* [Task to complete]:
Exact copies of the lines below, from the one with "jnlijk moet het" up to and including the one with "TRW TWJTC1215", are what this calls for; leave out pictures.

====

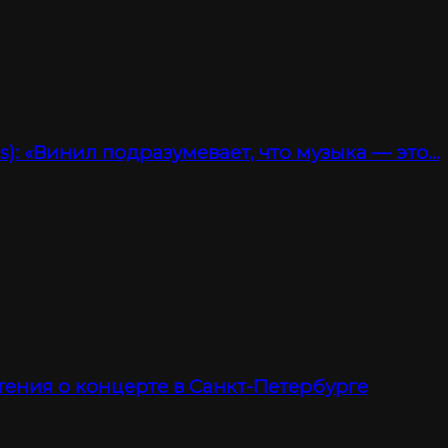
): «Винил подразумевает, что музыка — это…
тения о концерте в Санкт-Петербурге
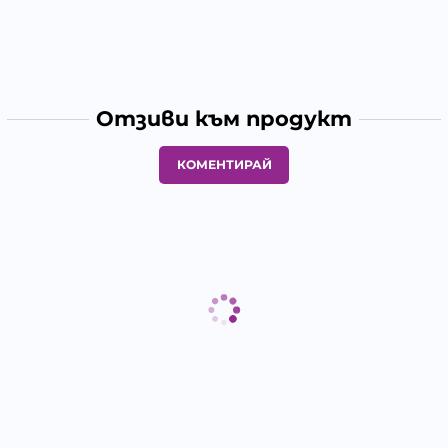
Отзиви към продукт
КОМЕНТИРАЙ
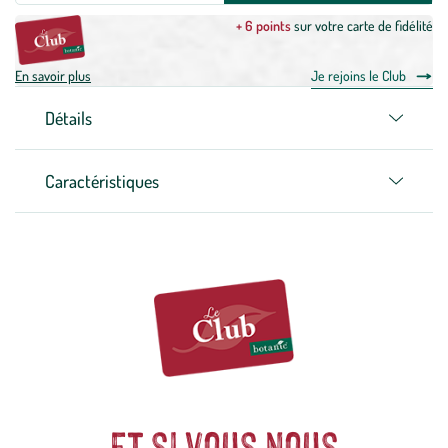
+ 6 points
sur votre carte de fidélité
En savoir plus
Je rejoins le Club
Détails
Caractéristiques
Et si vous nous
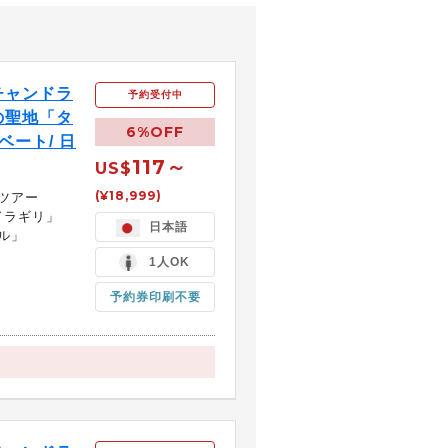
チャンドラ
予約受付中
の聖地「タ
6%OFF
ート/ 日
117～
US$
(¥18,999)
ツアー
ドラギリ」
日本語
ル」
1人OK
予約券印刷不要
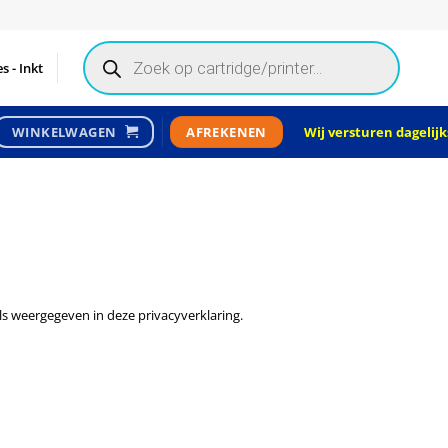
Products
search
s - Inkt
Wij versturen dagelijks
WINKELWAGEN
AFREKENEN
s weergegeven in deze privacyverklaring.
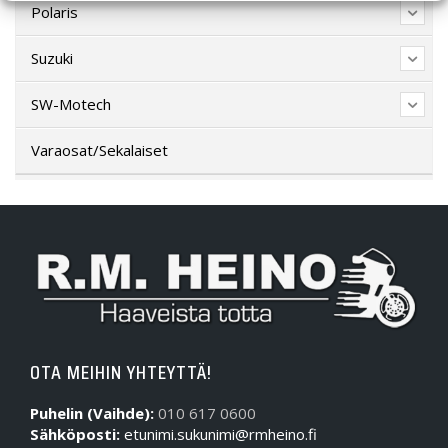
Polaris
Suzuki
SW-Motech
Varaosat/Sekalaiset
OTA MEIHIN YHTEYTTÄ!
Puhelin (Vaihde):
010 617 0600
Sähköposti:
etunimi.sukunimi@rmheino.fi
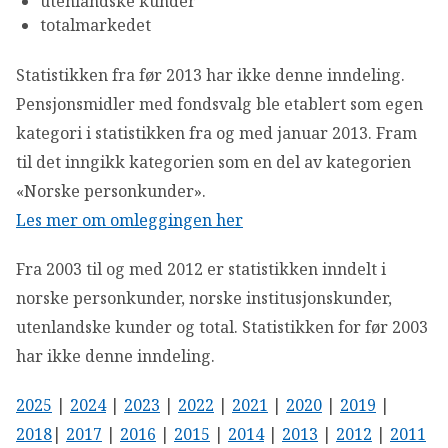
utenlandske kunder
OM VFF
totalmarkedet
Statistikken fra før 2013 har ikke denne inndeling.
DEN LILLE FONDSHÅNDBOKEN
Pensjonsmidler med fondsvalg ble etablert som egen
kategori i statistikken fra og med januar 2013. Fram
IN ENGLISH
til det inngikk kategorien som en del av kategorien
«Norske personkunder».
Les mer om omleggingen her
Fra 2003 til og med 2012 er statistikken inndelt i
norske personkunder, norske institusjonskunder,
utenlandske kunder og total. Statistikken for før 2003
har ikke denne inndeling.
2025
|
2024
|
2023
|
2022
|
2021
|
2020
|
2019
|
2018
|
2017
|
2016
|
2015
|
2014
|
2013
|
2012
|
2011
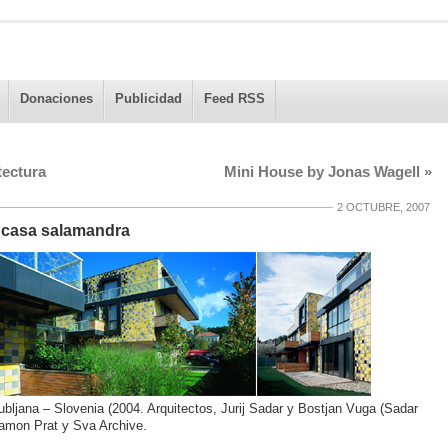
Donaciones
Publicidad
Feed RSS
tectura
Mini House by Jonas Wagell
»
2 OCTUBRE, 2007
– casa salamandra
ubljana – Slovenia (2004. Arquitectos, Jurij Sadar y Bostjan Vuga (Sadar
Ramon Prat y Sva Archive.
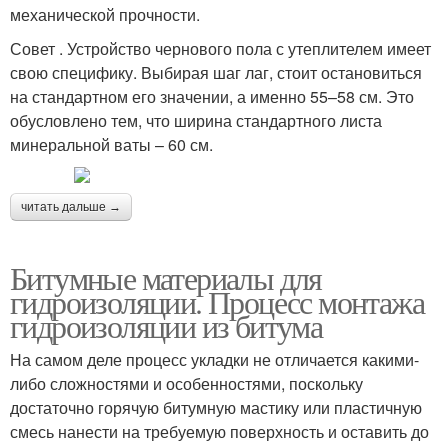
механической прочности.
Совет . Устройство чернового пола с утеплителем имеет
свою специфику. Выбирая шаг лаг, стоит остановиться
на стандартном его значении, а именно 55–58 см. Это
обусловлено тем, что ширина стандартного листа
минеральной ваты – 60 см.
читать дальше →
Битумные материалы для
гидроизоляции. Процесс монтажа
гидроизоляции из битума
На самом деле процесс укладки не отличается какими-
либо сложностями и особенностями, поскольку
достаточно горячую битумную мастику или пластичную
смесь нанести на требуемую поверхность и оставить до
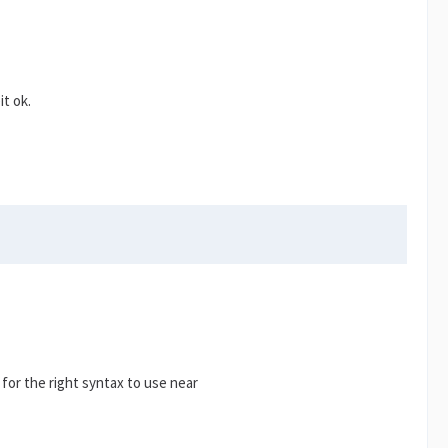
t ok.
for the right syntax to use near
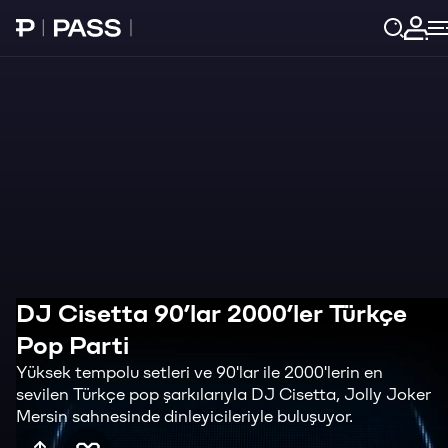
Paribu Pass Ana Sayfa
Giri
DJ Cisetta 90’lar 2000’ler Türkçe
Pop Parti
Yüksek tempolu setleri ve 90'lar ile 2000'lerin en
sevilen Türkçe pop şarkılarıyla DJ Cisetta, Jolly Joker
Mersin sahnesinde dinleyicileriyle buluşuyor.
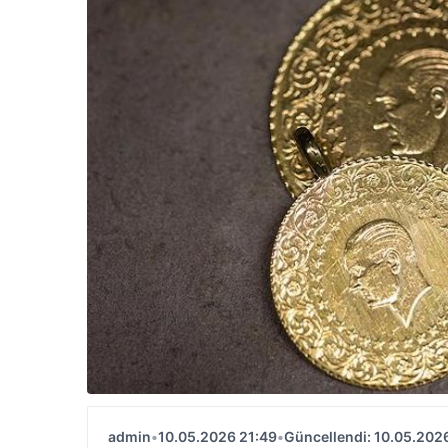
admin
•
10.05.2026 21:49
•
Güncellendi: 10.05.202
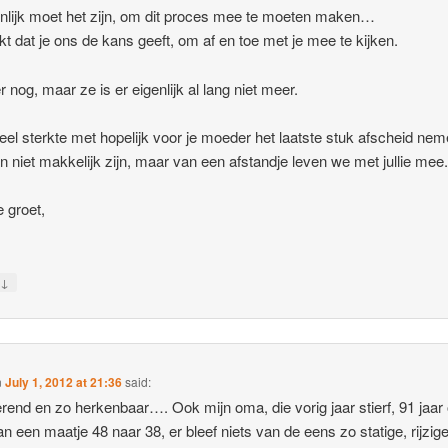
jnlijk moet het zijn, om dit proces mee te moeten maken…
t dat je ons de kans geeft, om af en toe met je mee te kijken.
r nog, maar ze is er eigenlijk al lang niet meer.
eel sterkte met hopelijk voor je moeder het laatste stuk afscheid nem
n niet makkelijk zijn, maar van een afstandje leven we met jullie mee
 groet,
↓
y
n
July 1, 2012 at 21:36
said:
rend en zo herkenbaar…. Ook mijn oma, die vorig jaar stierf, 91 jaar
an een maatje 48 naar 38, er bleef niets van de eens zo statige, rijzig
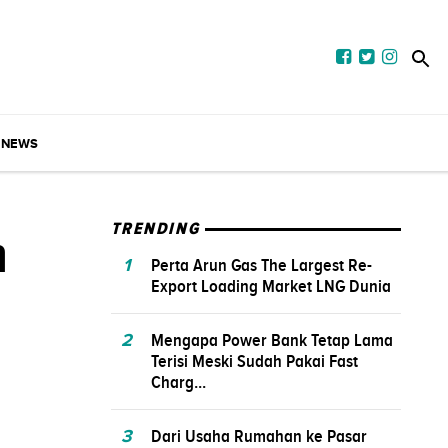
NEWS
n
TRENDING
1
Perta Arun Gas The Largest Re-
Export Loading Market LNG Dunia
2
Mengapa Power Bank Tetap Lama
Terisi Meski Sudah Pakai Fast
Charg...
3
Dari Usaha Rumahan ke Pasar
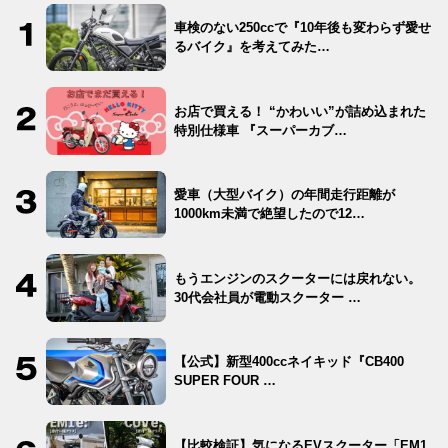
車検のない250ccで『10年後も変わらず愛せ
るバイク』を考えてみた…
お店で買える！ “かわいい”が詰め込まれた
特別仕様車 『スーパーカブ…
愛車（大型バイク）の年間走行距離が
1000km未満で絶望したので12…
もうエンジンのスクーターには戻れない。
30代会社員が電動スクーター …
【公式】新型400ccネイキッド『CB400
SUPER FOUR …
【比較検証】気になるEVスクーター「EM1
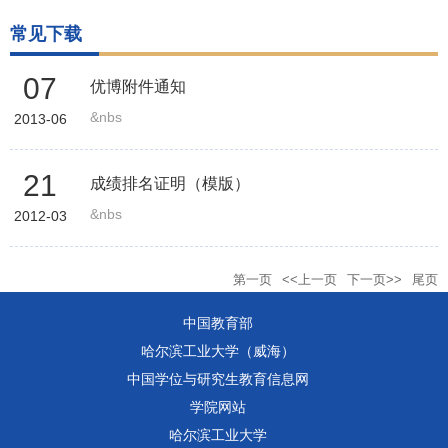
常见下载
07
优博附件通知
&nbs
2013-06
21
成绩排名证明（模版）
&nbs
2012-03
第一页
<<上一页
下一页>>
尾页
中国教育部
哈尔滨工业大学（威海）
中国学位与研究生教育信息网
学院网站
哈尔滨工业大学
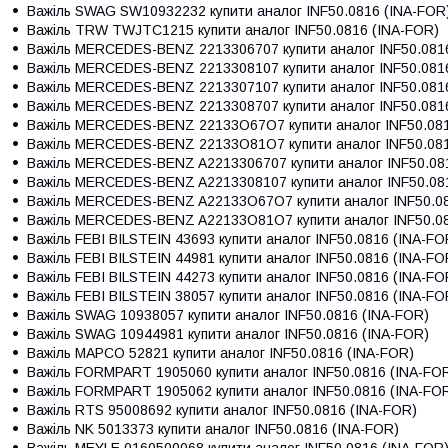
Важіль
SWAG SW10932232
купити аналог INF50.0816 (INA-FOR
Важіль
TRW TWJTC1215
купити аналог INF50.0816 (INA-FOR)
Важіль
MERCEDES-BENZ 2213306707
купити аналог INF50.081
Важіль
MERCEDES-BENZ 2213308107
купити аналог INF50.081
Важіль
MERCEDES-BENZ 2213307107
купити аналог INF50.081
Важіль
MERCEDES-BENZ 2213308707
купити аналог INF50.081
Важіль
MERCEDES-BENZ 22133O67O7
купити аналог INF50.08
Важіль
MERCEDES-BENZ 22133O81O7
купити аналог INF50.08
Важіль
MERCEDES-BENZ A2213306707
купити аналог INF50.08
Важіль
MERCEDES-BENZ A2213308107
купити аналог INF50.08
Важіль
MERCEDES-BENZ A22133O67O7
купити аналог INF50.0
Важіль
MERCEDES-BENZ A22133O81O7
купити аналог INF50.0
Важіль
FEBI BILSTEIN 43693
купити аналог INF50.0816 (INA-FO
Важіль
FEBI BILSTEIN 44981
купити аналог INF50.0816 (INA-FO
Важіль
FEBI BILSTEIN 44273
купити аналог INF50.0816 (INA-FO
Важіль
FEBI BILSTEIN 38057
купити аналог INF50.0816 (INA-FO
Важіль
SWAG 10938057
купити аналог INF50.0816 (INA-FOR)
Важіль
SWAG 10944981
купити аналог INF50.0816 (INA-FOR)
Важіль
MAPCO 52821
купити аналог INF50.0816 (INA-FOR)
Важіль
FORMPART 1905060
купити аналог INF50.0816 (INA-FO
Важіль
FORMPART 1905062
купити аналог INF50.0816 (INA-FO
Важіль
RTS 95008692
купити аналог INF50.0816 (INA-FOR)
Важіль
NK 5013373
купити аналог INF50.0816 (INA-FOR)
Важіль
MEYLE 0160500068
купити аналог INF50.0816 (INA-FOR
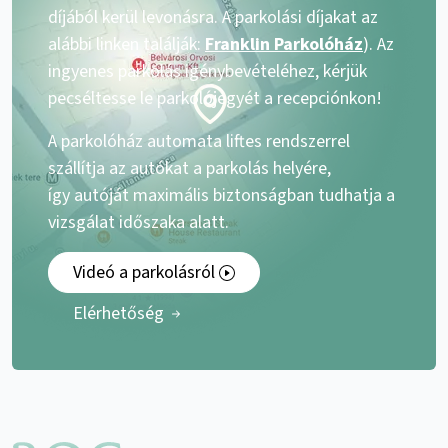
díjából kerül levonásra. A parkolási díjakat az
alábbi linken találják:
Franklin Parkolóház
). Az
ingyenes parkolás igénybevételéhez, kérjük
pecséltesse le parkolójegyét a recepciónkon!
A parkolóház automata liftes rendszerrel
szállítja az autókat a parkolás helyére,
így autóját maximális biztonságban tudhatja a
vizsgálat időszaka alatt.
Videó a parkolásról
Elérhetőség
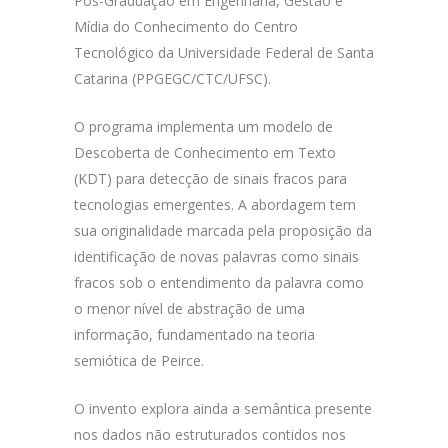
Pós-Graduação em Engenharia, Gestão e
Mídia do Conhecimento do Centro
Tecnológico da Universidade Federal de Santa
Catarina (PPGEGC/CTC/UFSC).
O programa implementa um modelo de
Descoberta de Conhecimento em Texto
(KDT) para detecção de sinais fracos para
tecnologias emergentes. A abordagem tem
sua originalidade marcada pela proposição da
identificação de novas palavras como sinais
fracos sob o entendimento da palavra como
o menor nível de abstração de uma
informação, fundamentado na teoria
semiótica de Peirce.
O invento explora ainda a semântica presente
nos dados não estruturados contidos nos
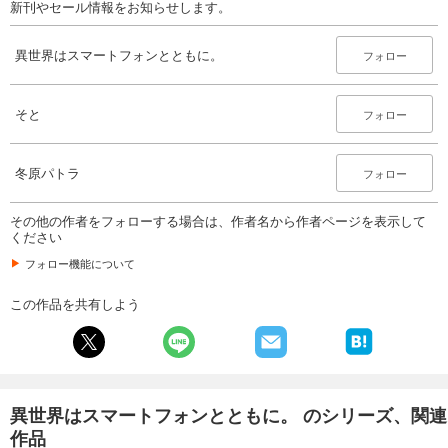
新刊やセール情報をお知らせします。
異世界はスマートフォンとともに。
フォロー
そと
フォロー
冬原パトラ
フォロー
その他の作者をフォローする場合は、作者名から作者ページを表示して
ください
フォロー機能について
この作品を共有しよう
異世界はスマートフォンとともに。 のシリーズ、関連
作品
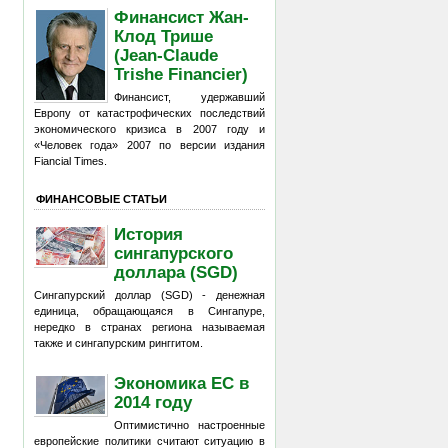
Финансист Жан-
Клод Трише
(Jean-Claude
Trishe Financier)
Финансист, удержавший
Европу от катастрофических последствий
экономического кризиса в 2007 году и
«Человек года» 2007 по версии издания
Fiancial Times.
ФИНАНСОВЫЕ СТАТЬИ
История
сингапурского
доллара (SGD)
Сингапурский доллар (SGD) - денежная
единица, обращающаяся в Сингапуре,
нередко в странах региона называемая
также и сингапурским ринггитом.
Экономика ЕС в
2014 году
Оптимистично настроенные
европейские политики считают ситуацию в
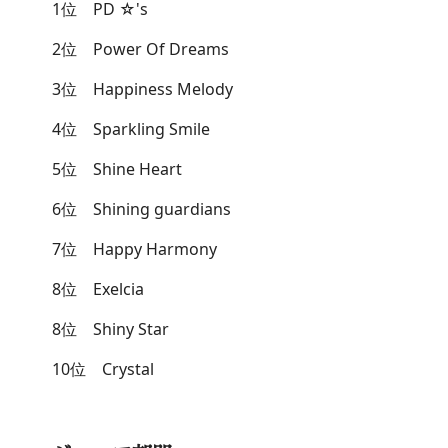
1位 PD ☆'s
2位 Power Of Dreams
3位 Happiness Melody
4位 Sparkling Smile
5位 Shine Heart
6位 Shining guardians
7位 Happy Harmony
8位 Exelcia
8位 Shiny Star
10位 Crystal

====

* [Written response]:
jnlijk moet het zijn, om dit proces mee te moeten maken…
t dat je ons de kans geeft, om af en toe met je mee te kijken.
r nog, maar ze is er eigenlijk al lang niet meer.
eel sterkte met hopelijk voor je moeder het laatste stuk afscheid nem
n niet makkelijk zijn, maar van een afstandje leven we met jullie mee
 groet,
↓
y
n
July 1, 2012 at 21:36
said:
rend en zo herkenbaar…. Ook mijn oma, die vorig jaar stierf, 91 jaar
an een maatje 48 naar 38, er bleef niets van de eens zo statige, rijzig
NEWS
n
TRENDING
1
Perta Arun Gas The Largest Re-
Export Loading Market LNG Dunia
2
Mengapa Power Bank Tetap Lama
Terisi Meski Sudah Pakai Fast
Charg...
3
Dari Usaha Rumahan ke Pasar
車検のない250ccで『10年後も変わらず愛せ
るバイク』を考えてみた…
お店で買える！ “かわいい”が詰め込まれた
特別仕様車 『スーパーカブ…
愛車（大型バイク）の年間走行距離が
1000km未満で絶望したので12…
もうエンジンのスクーターには戻れない。
30代会社員が電動スクーター …
【公式】新型400ccネイキッド『CB400
SUPER FOUR …
【比較検証】気になるEVスクーター「EM1
常见下载
07
优博附件通知
&nbs
2013-06
21
成绩排名证明（模版）
&nbs
2012-03
第一页
<<上一页
下一页>>
尾页
中国教育部
哈尔滨工业大学（威海）
中国学位与研究生教育信息网
学院网站
哈尔滨工业大学
Важіль
SWAG SW10932232
купити аналог INF50.0816 (INA-FOR
Важіль
TRW TWJTC1215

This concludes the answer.